What impact does she believe the camp had? Richter says that while there was one participant in particular who was clearly interested in nuclear engineering, for many of the others, it exposed them to engineering at Illinois. She believes that for most, their motivation for participating was, “I want to be an engineer in general. I just want a taste of what it's like. I want to see the campus, because I'm trying to decide if I want to go here, and I'd like to meet some people and meet the campus.”

So while many hadn’t necessarily settled on an engineering discipline as of yet, she believes one positive impact of the camp was: “just helping them understand their options, understand what's available to them, try to figure out if Illinois is a good fit for them, and maybe more of them will go here, and they get to meet their new classmates, meet some new friends before they even come to campus. So I think that's really cool.”

A rising junior in NPRE, Isabella Iaccino, explains an activity to the campers.

Also helping with the camp was Isabella Iaccino, a rising junior in NPRE in the plasma concentration. (For those of us who don’t know what plasma is, other than in relation to blood, Iaccino explains: “It’s an ionized gas. So the best example is the sun or lightning. It's when an electric current goes through some gas and pulls the electrons off of the atom. So I study how that happens, different kinds of plasmas we can make, and different things we can do with plasmas.”)

Iaccino, who really enjoys outreach, got involved with Explore NPRE because she wanted to help students discover what engineering is so they can make informed career decisions. She shares about her experience in high school.

“I had no idea what engineering was,” she admits. “I knew I liked math and science, but I thought that I had to choose between them. And then, luckily enough, my high school had opportunities for me to learn about engineering and take engineering classes, but if I didn't have that opportunity at my high school, I don't know if I would be where I am today.”

She adds that she really enjoys engineering and wants to help other students figure out that this is an option. “Whether or not they want to do it, they can decide for themselves, but I want to make sure that they know this is an option if this is what they enjoy.”

A rising sophomore who attended the NPRE camp, Andrea Grisalez.

For the campers themselves, the first word of the camp’s name, “Exploring,” says it all. For example, Andrea Grisalez, a rising sophomore at Jones College Prep in downtown Chicago, who indicates that she’s interested in engineering in general, says she attended Exploring NPRE because, “It's something I'm interested in, and it's a good experience.”
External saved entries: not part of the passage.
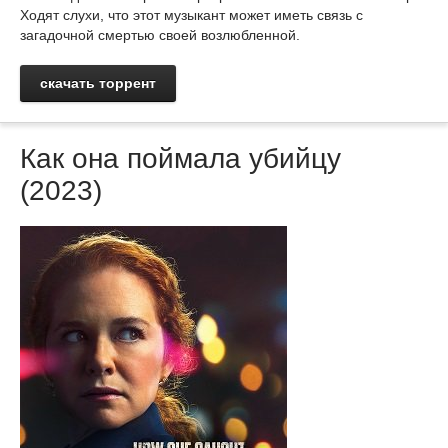
Ходят слухи, что этот музыкант может иметь связь с
загадочной смертью своей возлюбленной.
скачать торрент
Как она поймала убийцу
(2023)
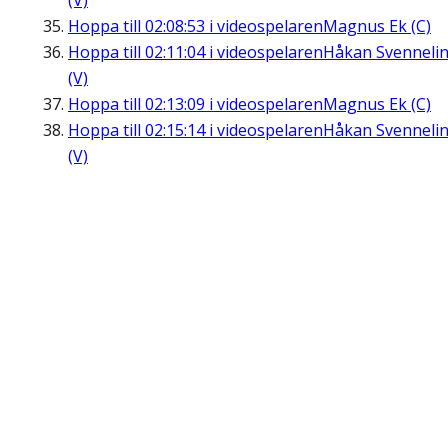
(V)
Hoppa till
02:08:53
i videospelaren
Magnus Ek (C)
Hoppa till
02:11:04
i videospelaren
Håkan Svenneli
(V)
Hoppa till
02:13:09
i videospelaren
Magnus Ek (C)
Hoppa till
02:15:14
i videospelaren
Håkan Svenneli
(V)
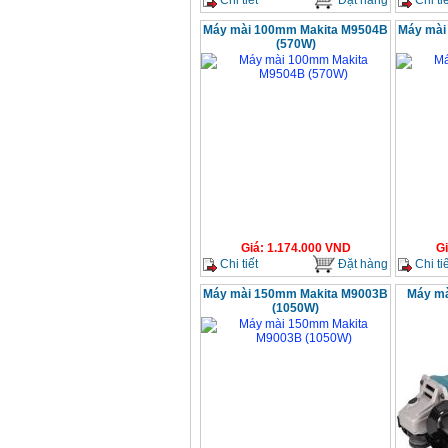
Máy mài 100mm Makita M9504B
Máy mài
(570W)
Giá
:
1.174.000
VND
G
Chi tiết
Đặt hàng
Chi tiế
Máy mài 150mm Makita M9003B
Máy m
(1050W)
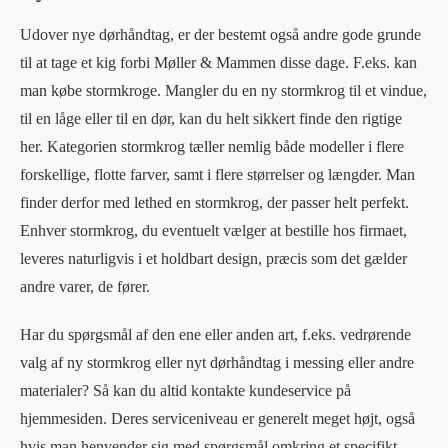
Udover nye dørhåndtag, er der bestemt også andre gode grunde
til at tage et kig forbi Møller & Mammen disse dage. F.eks. kan
man købe stormkroge. Mangler du en ny stormkrog til et vindue,
til en låge eller til en dør, kan du helt sikkert finde den rigtige
her. Kategorien stormkrog tæller nemlig både modeller i flere
forskellige, flotte farver, samt i flere størrelser og længder. Man
finder derfor med lethed en stormkrog, der passer helt perfekt.
Enhver stormkrog, du eventuelt vælger at bestille hos firmaet,
leveres naturligvis i et holdbart design, præcis som det gælder
andre varer, de fører.
Har du spørgsmål af den ene eller anden art, f.eks. vedrørende
valg af ny stormkrog eller nyt dørhåndtag i messing eller andre
materialer? Så kan du altid kontakte kundeservice på
hjemmesiden. Deres serviceniveau er generelt meget højt, også
hvis man henvender sig med spørgsmål omkring et specifikt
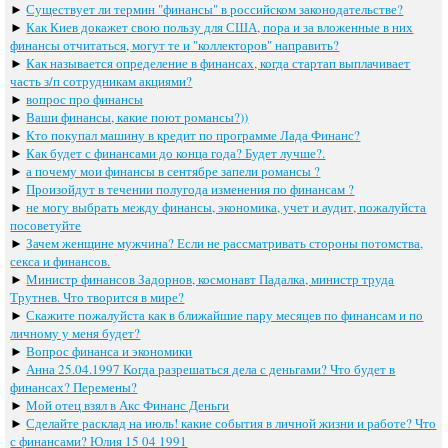
►
Существует ли термин "финансы" в российском законодательстве?
►
Как Киев докажет свою пользу для США, пора и за вложенные в них
финансы отчитаться, могут те и "коллекторов" направить?
►
Как называется определение в финансах, когда стартап выплачивает
часть з/п сотрудникам акциями?
►
вопрос про финансы
►
Ваши финансы, какие поют романсы?))
►
Кто покупал машину в кредит по программе Лада Финанс?
►
Как будет с финансами до конца года? Будет лучше?.
►
а почему мои финансы в сентябре запели романсы ?
►
Произойдут в течении полугода изменения по финансам ?
►
не могу выбрать между финансы, экономика, учет и аудит, пожалуйста
посоветуйте
►
Зачем женщине мужчина? Если не рассматривать стороны потомства,
секса и финансов.
►
Министр финансов Задорнов, космонавт Падалка, министр труда
Трутнев. Что творится в мире?
►
Скажите пожалуйста как в ближайшие пару месяцев по финансам и по
личному у меня будет?
►
Вопрос финанса и экономики
►
Анна 25.04.1997 Когда разрешаться дела с деньгами? Что будет в
финансах? Перемены?
►
Мой отец взял в Акс Финанс Деньги
►
Сделайте расклад на июль! какие события в личной жизни и работе? Что
с финансами? Юлия 15 04 1991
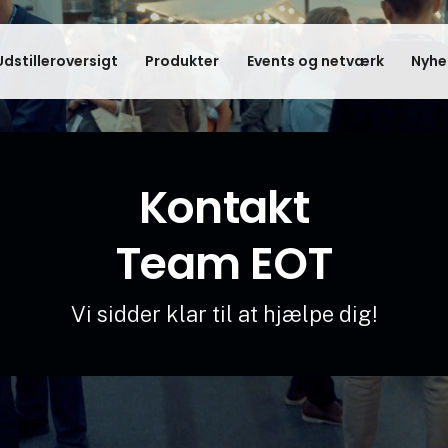
Udstilleroversigt
Produkter
Events og netværk
Nyhe
Kontakt
Team EOT
Vi sidder klar til at hjælpe dig!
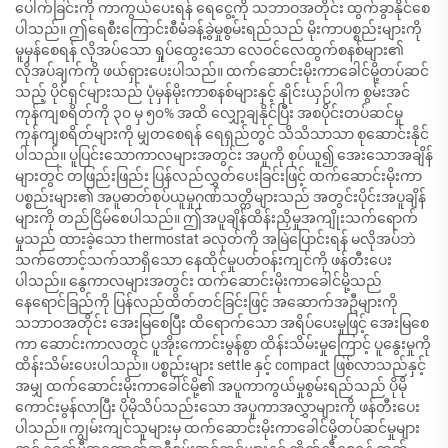
ပေါက်ခြင်းကို ကာကွယ်ပေးရန် ရေငွေ့ကို သဘာဝအတိုင်း ထွက်ခွာနိုင်စေ
ပါသည်။ ဤရေစီးကြောင်းစီမံခန့်ခွဲမှုစွမ်းရည်သည် မိုးကာပစ္စည်းများကို
မူမှန်စေရန် လိုအပ်သော ရှုပ်ထွေးသော လေဝင်လေထွက်စနစ်များ၏
လိုအပ်ချက်ကို ဖယ်ရှားပေးပါသည်။ ထက်ဆောင်းမိုးကာခေါင်မို့တပ်ဆင်
သည့် ပိုင်ရှင်များသည် ပုံမှန်မိုးကာစနစ်များနှင့် နှိုင်းယှဉ်ပါက စွမ်းအင်
ကုန်ကျစရိတ်ကို ၃၀ မှ ၅၀% အထိ လျှော့ချနိုင်ပြီး အစပိုင်းတပ်ဆင်မှု
ကုန်ကျစရိတ်များကို မျှတစေရန် ရေရှည်တွင် သိသိသာသာ စုဆောင်းနိုင်
ပါသည်။ ပူပြင်းသောကာလများအတွင်း အပူကို စုပ်ယူ၍ အေးသောအချိန်
များတွင် တဖြည်းဖြည်း ပြန်လည်လွှတ်ပေးခြင်းဖြင့် ထက်ဆောင်းမိုးကာ
ပစ္စည်းများ၏ အပူဓာတ်စုပ်ယူမှုဂုဏ်သတ္တိများသည် အတွင်းပိုင်းအပူချိန်
များကို တည်ငြိမ်စေပါသည်။ ဤအပူချိန်ထိန်းညှိမှုအကျိုးသက်ရောက်
မှုသည် ထားခဲ့သော thermostat ခလုတ်ကို အမြဲပြောင်းရန် မလိုအပ်ဘဲ
သက်တောင့်သက်သာရှိသော နေထိုင်မှုပတ်ဝန်းကျင်ကို ဖန်တီးပေး
ပါသည်။ နွေကာလများအတွင်း ထက်ဆောင်းမိုးကာခေါင်မို့သည်
နေရောင်ခြည်ကို ပြန်လည်ထိတ်တင်ခြင်းဖြင့် အဆောက်အဦများကို
သဘာဝအတိုင်း အေးမြစေပြီး ထိရောက်သော အရိပ်ပေးမှုဖြင့် အေးမြစေ
ကာ ဆောင်းကာလတွင် ပူအိုးကောင်းမွန်စွာ ထိန်းသိမ်းမှုကြောင့် ပူနွေးမှုကို
ထိန်းသိမ်းပေးပါသည်။ ပစ္စည်းများ settle နှင့် compact ဖြစ်လာသည်နှင့်
အမျှ ထက်ဆောင်းမိုးကာခေါင်မို့၏ အပူကာကွယ်မှုစွမ်းရည်သည် ပိုမို
ကောင်းမွန်လာပြီး ပိုမိုသိပ်သည်းသော အပူကာအလွှာများကို ဖန်တီးပေး
ပါသည်။ ကျွမ်းကျင်သူများမှ ထက်ဆောင်းမိုးကာခေါင်မို့တပ်ဆင်မှုများ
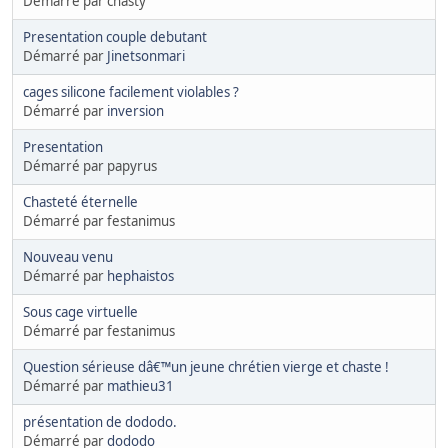
Démarré par chasty
Presentation couple debutant
Démarré par
Jinetsonmari
cages silicone facilement violables ?
Démarré par
inversion
Presentation
Démarré par papyrus
Chasteté éternelle
Démarré par festanimus
Nouveau venu
Démarré par
hephaistos
Sous cage virtuelle
Démarré par festanimus
Question sérieuse dâ€™un jeune chrétien vierge et chaste !
Démarré par
mathieu31
présentation de dododo.
Démarré par
dododo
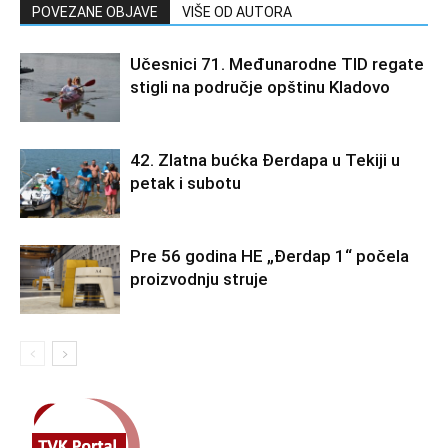
POVEZANE OBJAVE
VIŠE OD AUTORA
Učesnici 71. Međunarodne TID regate
stigli na područje opštinu Kladovo
42. Zlatna bućka Đerdapa u Tekiji u
petak i subotu
Pre 56 godina HE „Đerdap 1“ počela
proizvodnju struje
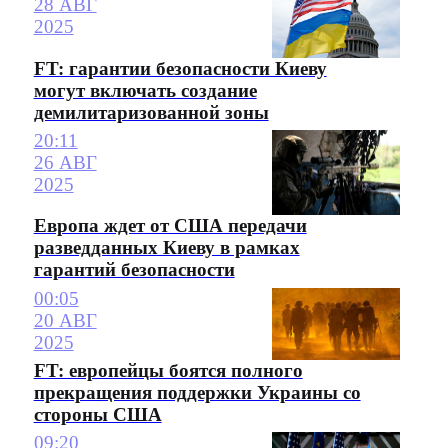
28 АВГ
2025
FT: гарантии безопасности Киеву
могут включать создание
демилитаризованной зоны
20:11
26 АВГ
2025
Европа ждет от США передачи
разведданных Киеву в рамках
гарантий безопасности
00:05
20 АВГ
2025
FT: европейцы боятся полного
прекращения поддержки Украины со
стороны США
09:20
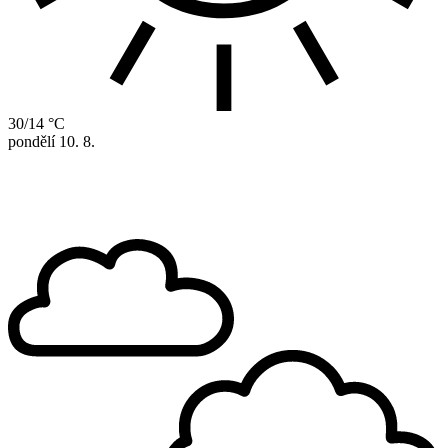
30/14 °C
pondělí
10. 8.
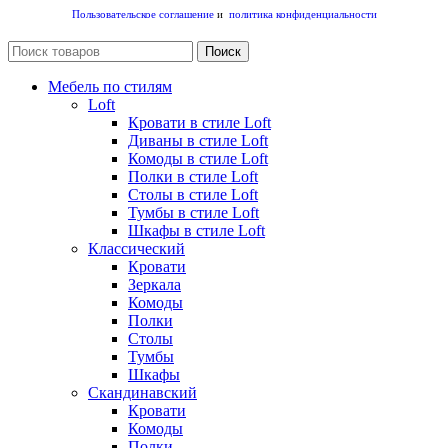
Пользовательское соглашение
и
политика конфиденциальности
Поиск
Мебель по стилям
Loft
Кровати в стиле Loft
Диваны в стиле Loft
Комоды в стиле Loft
Полки в стиле Loft
Столы в стиле Loft
Тумбы в стиле Loft
Шкафы в стиле Loft
Классический
Кровати
Зеркала
Комоды
Полки
Столы
Тумбы
Шкафы
Скандинавский
Кровати
Комоды
Полки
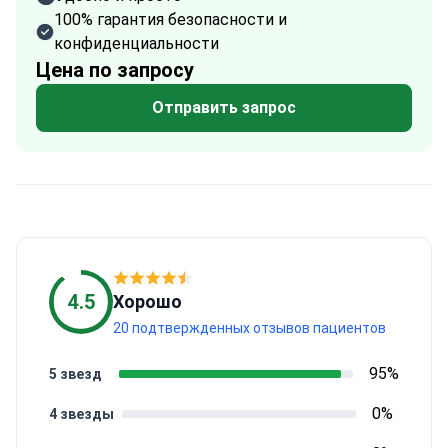
100% гарантия безопасности и
конфиденциальности
Цена по запросу
Отправить запрос
4.5
Хорошо
20 подтвержденных отзывов пациентов
95%
5 звезд
0%
4 звезды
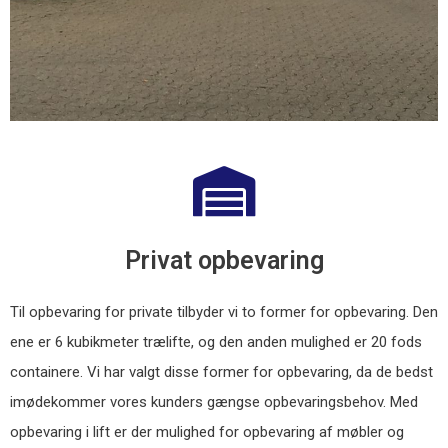
Privat opbevaring
Til opbevaring for private tilbyder vi to former for opbevaring. Den
ene er 6 kubikmeter trælifte, og den anden mulighed er 20 fods
containere. Vi har valgt disse former for opbevaring, da de bedst
imødekommer vores kunders gængse opbevaringsbehov. Med
opbevaring i lift er der mulighed for opbevaring af møbler og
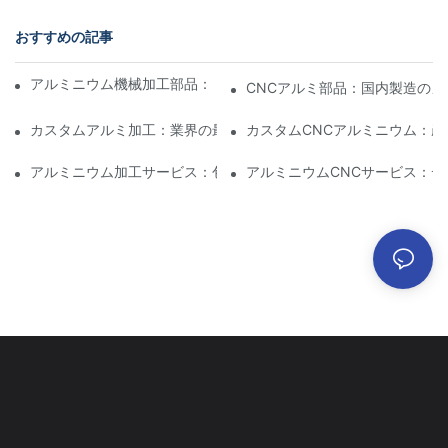
おすすめの記事
アルミニウム機械加工部品：ニッチ市場向けのカスタマイズ
CNCアルミ部品：国内製造のメ
カスタムアルミ加工：業界の最新イノベーションを探る
カスタムCNCアルミニウム：
アルミニウム加工サービス：包括的なプロジェクト管理
アルミニウムCNCサービス：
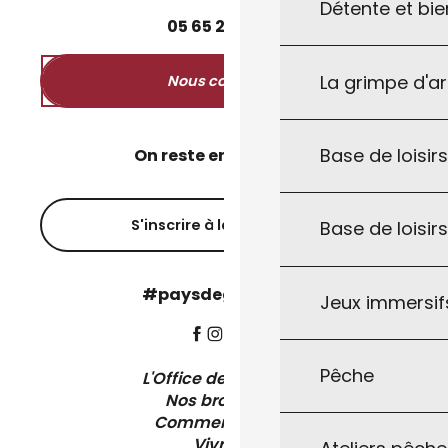
Détente et bie
05
65
27
52
50
La grimpe d'a
Nous contacter
Base de loisirs
On reste en contact ?
S'inscrire à la newsletter
Base de loisir
#paysdegourdon !
Jeux immersifs
Pêche
L'Office de Tourisme
Nos brochures
Comment venir ?
Vivre ici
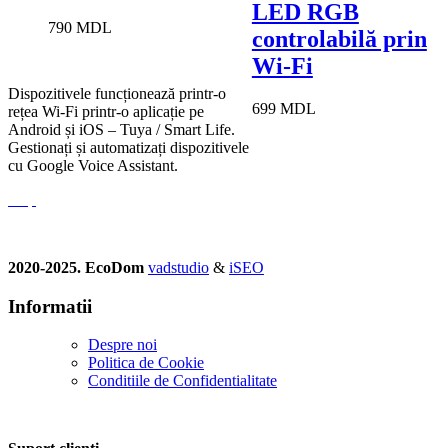
LED RGB
790
MDL
controlabilă prin
Wi-Fi
Dispozitivele funcționează printr-o
699
MDL
rețea Wi-Fi printr-o aplicație pe
Android și iOS – Tuya / Smart Life.
Gestionați și automatizați dispozitivele
cu Google Voice Assistant.
2020-2025. EcoDom
vadstudio
&
iSEO
Informatii
Despre noi
Politica de Сookie
Conditiile de Confidentialitate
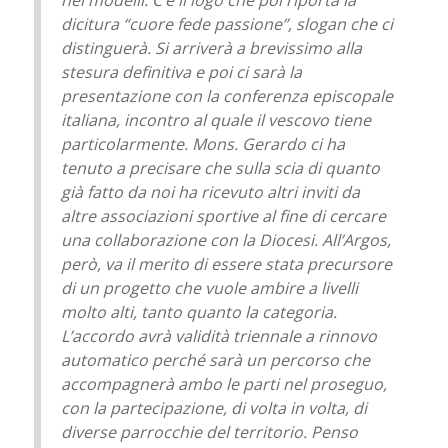
nei modelli. C’è il logo che poi riporta la
dicitura “cuore fede passione”, slogan che ci
distinguerà. Si arriverà a brevissimo alla
stesura definitiva e poi ci sarà la
presentazione con la conferenza episcopale
italiana, incontro al quale il vescovo tiene
particolarmente. Mons. Gerardo ci ha
tenuto a precisare che sulla scia di quanto
già fatto da noi ha ricevuto altri inviti da
altre associazioni sportive al fine di cercare
una collaborazione con la Diocesi. All’Argos,
però, va il merito di essere stata precursore
di un progetto che vuole ambire a livelli
molto alti, tanto quanto la categoria.
L’accordo avrà validità triennale a rinnovo
automatico perché sarà un percorso che
accompagnerà ambo le parti nel proseguo,
con la partecipazione, di volta in volta, di
diverse parrocchie del territorio. Penso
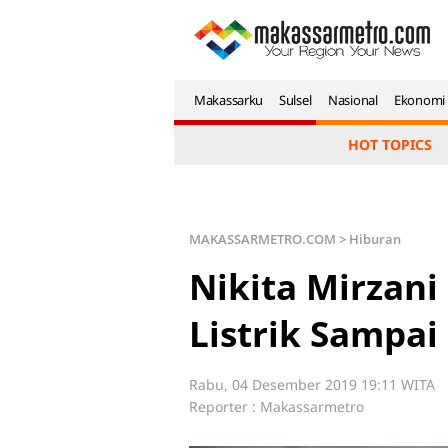
Makassarku
Sulsel
Nasional
Ekonomi
HOT TOPICS
MAKASSARMETRO.COM
>
Hiburan
Nikita Mirzani
Listrik Sampai
Rabu, 04 Desember 2019 19:11 WITA
Reporter : Makassarmetro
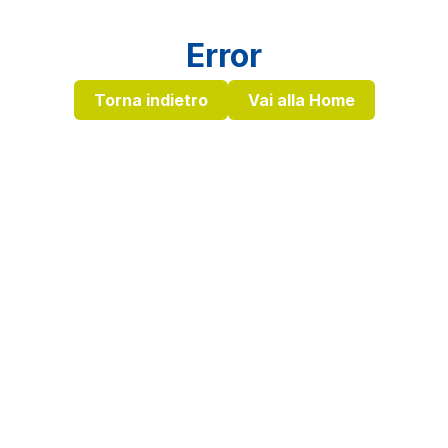
Error
Torna indietro
Vai alla Home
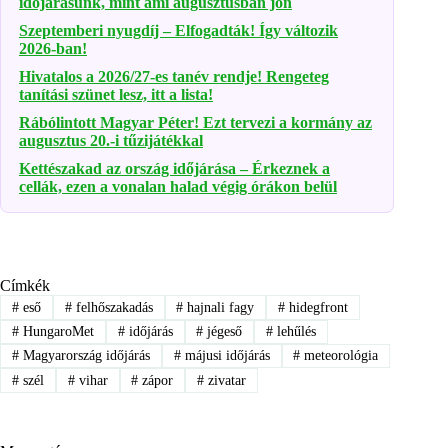
időjárásunk, mint ami augusztusban jön
Szeptemberi nyugdíj – Elfogadták! Így változik
2026-ban!
Hivatalos a 2026/27-es tanév rendje! Rengeteg
tanítási szünet lesz, itt a lista!
Rábólintott Magyar Péter! Ezt tervezi a kormány az
augusztus 20.-i tűzijátékkal
Kettészakad az ország időjárása – Érkeznek a
cellák, ezen a vonalan halad végig órákon belül
Címkék
#
eső
#
felhőszakadás
#
hajnali fagy
#
hidegfront
#
HungaroMet
#
időjárás
#
jégeső
#
lehűlés
#
Magyarország időjárás
#
májusi időjárás
#
meteorológia
#
szél
#
vihar
#
zápor
#
zivatar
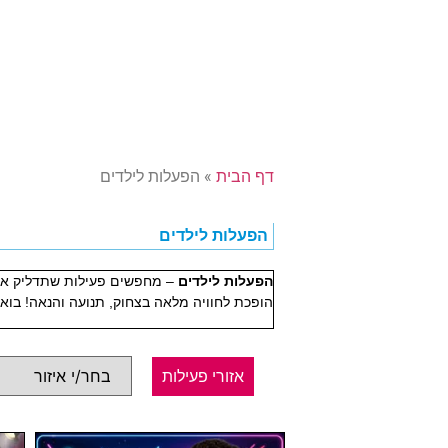
דף הבית
»
הפעלות לילדים
הפעלות לילדים
הפעלות לילדים
– מחפשים פעילות שתדליק את ה
הופכת לחוויה מלאה בצחוק, תנועה והנאה! בואו
אזורי פעילות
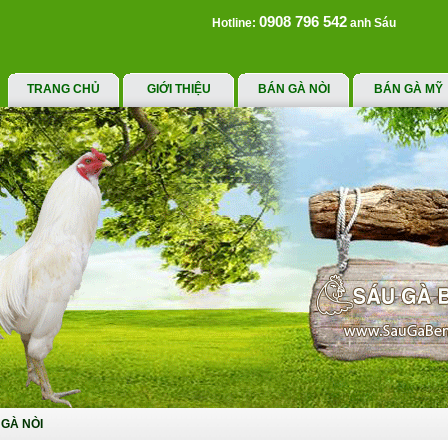
0908 796 542
Hotline:
anh Sáu
TRANG CHỦ
GIỚI THIỆU
BÁN GÀ NÒI
BÁN GÀ MỸ
GÀ NÒI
Regarding whether she might choose nuclear engineering or not, she says she’s “not sure quite yet which one,” but acknowledges that NPRE’s camp was “fun, and “more hands-on than I expected.”

Another camper, Brendan Walker, a rising junior at Cincinnati Country Day High School, took part in NPRE’s camp because he: “really wanted to get a feel for engineering and also a feel for a college campus, especially one with a College of Engineering.” Still exploring, he indicates, “I'm not really sure what I want to do yet, so I kind of want to verse myself in different subjects before I make my decision.”

Brendan Walker works on his team's robot during an NPRE hands-on activity.

Walker definitely achieved his goal of getting a feel for the campus. He reports that in addition to having a good time at the camp, he was impressed with Illinois: “I'm really liking it. I'm really liking the atmosphere. I'm really liking—it kind of feels like I'm almost in college in a way. Going to classes and doing work. Everyone here is super friendly. We've made friends within the first few days. It’s just a wonderful environment to be in, and the counselors are really nice, really funny. I'm just enjoying it.”

Story and photographs by Elizabeth Innes, Communications Specialist, I-STEM Education Initiative.